• **DESCRIPTION OF THE TASK**
Using the entries below, copy exactly each line from the line with "f_number: 14" up to and including the line with "focal_mm: 3.8", with every picture left out.

[Camera metadata records]
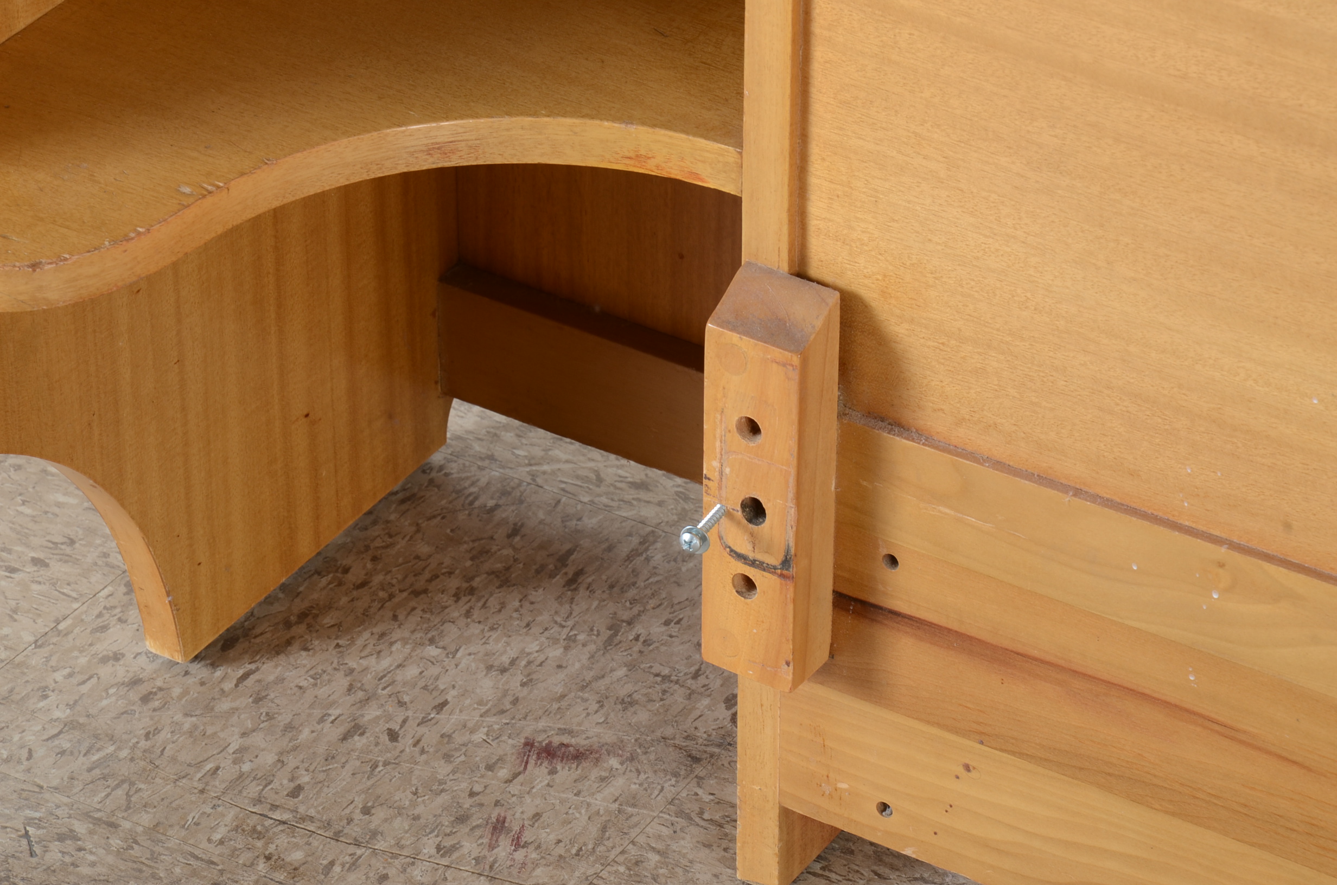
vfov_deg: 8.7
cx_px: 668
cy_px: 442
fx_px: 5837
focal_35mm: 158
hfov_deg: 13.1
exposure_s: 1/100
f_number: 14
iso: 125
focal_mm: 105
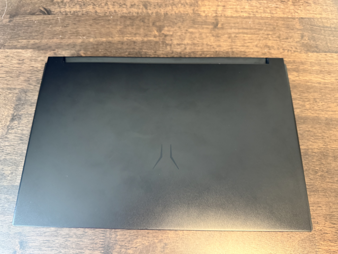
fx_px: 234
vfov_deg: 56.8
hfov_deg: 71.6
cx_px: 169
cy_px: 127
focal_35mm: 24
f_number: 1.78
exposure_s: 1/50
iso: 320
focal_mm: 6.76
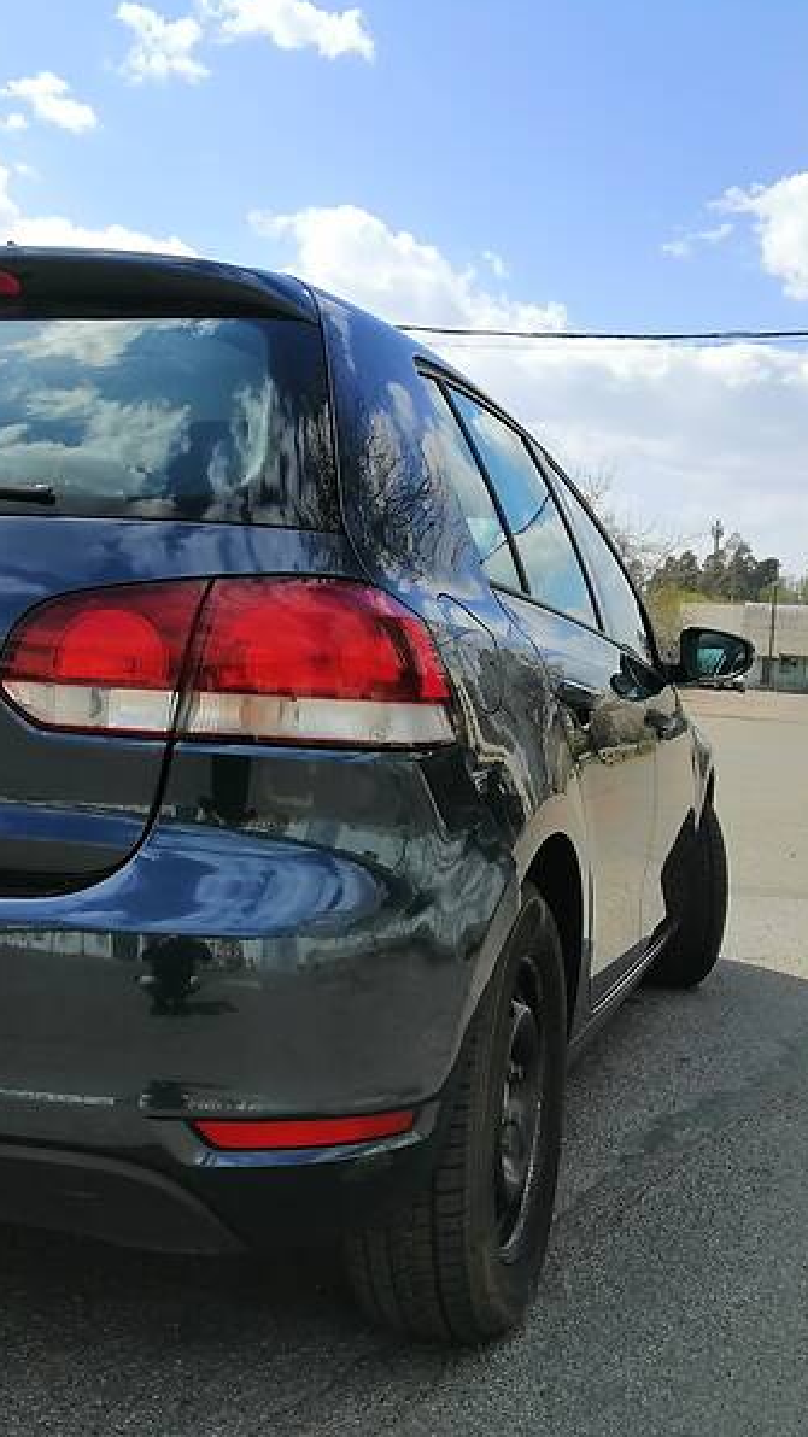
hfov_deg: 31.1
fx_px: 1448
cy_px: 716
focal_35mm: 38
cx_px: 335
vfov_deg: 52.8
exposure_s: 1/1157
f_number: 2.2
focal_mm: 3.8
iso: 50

--

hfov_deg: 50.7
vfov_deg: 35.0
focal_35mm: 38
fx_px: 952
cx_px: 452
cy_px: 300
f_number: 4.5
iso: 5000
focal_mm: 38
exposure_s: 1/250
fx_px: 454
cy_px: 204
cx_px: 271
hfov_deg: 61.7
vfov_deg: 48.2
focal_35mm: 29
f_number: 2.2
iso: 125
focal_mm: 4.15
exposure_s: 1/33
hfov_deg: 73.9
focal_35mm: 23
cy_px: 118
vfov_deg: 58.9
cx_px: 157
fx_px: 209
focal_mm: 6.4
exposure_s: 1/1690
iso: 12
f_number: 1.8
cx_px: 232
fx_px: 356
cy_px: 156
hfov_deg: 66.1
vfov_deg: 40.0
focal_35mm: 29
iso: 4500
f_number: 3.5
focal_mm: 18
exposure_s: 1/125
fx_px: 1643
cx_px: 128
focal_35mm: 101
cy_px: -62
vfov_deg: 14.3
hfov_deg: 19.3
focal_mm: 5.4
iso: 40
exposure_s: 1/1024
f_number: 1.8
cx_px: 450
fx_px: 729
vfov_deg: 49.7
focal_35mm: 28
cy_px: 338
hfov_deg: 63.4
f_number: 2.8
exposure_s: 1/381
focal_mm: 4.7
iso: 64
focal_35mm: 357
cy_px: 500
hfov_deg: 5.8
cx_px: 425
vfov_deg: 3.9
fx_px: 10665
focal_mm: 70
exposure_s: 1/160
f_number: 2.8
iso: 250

• **WRITTEN ANSWER**
f_number: 14
iso: 125
focal_mm: 105
fx_px: 234
vfov_deg: 56.8
hfov_deg: 71.6
cx_px: 169
cy_px: 127
focal_35mm: 24
f_number: 1.78
exposure_s: 1/50
iso: 320
focal_mm: 6.76
hfov_deg: 31.1
fx_px: 1448
cy_px: 716
focal_35mm: 38
cx_px: 335
vfov_deg: 52.8
exposure_s: 1/1157
f_number: 2.2
focal_mm: 3.8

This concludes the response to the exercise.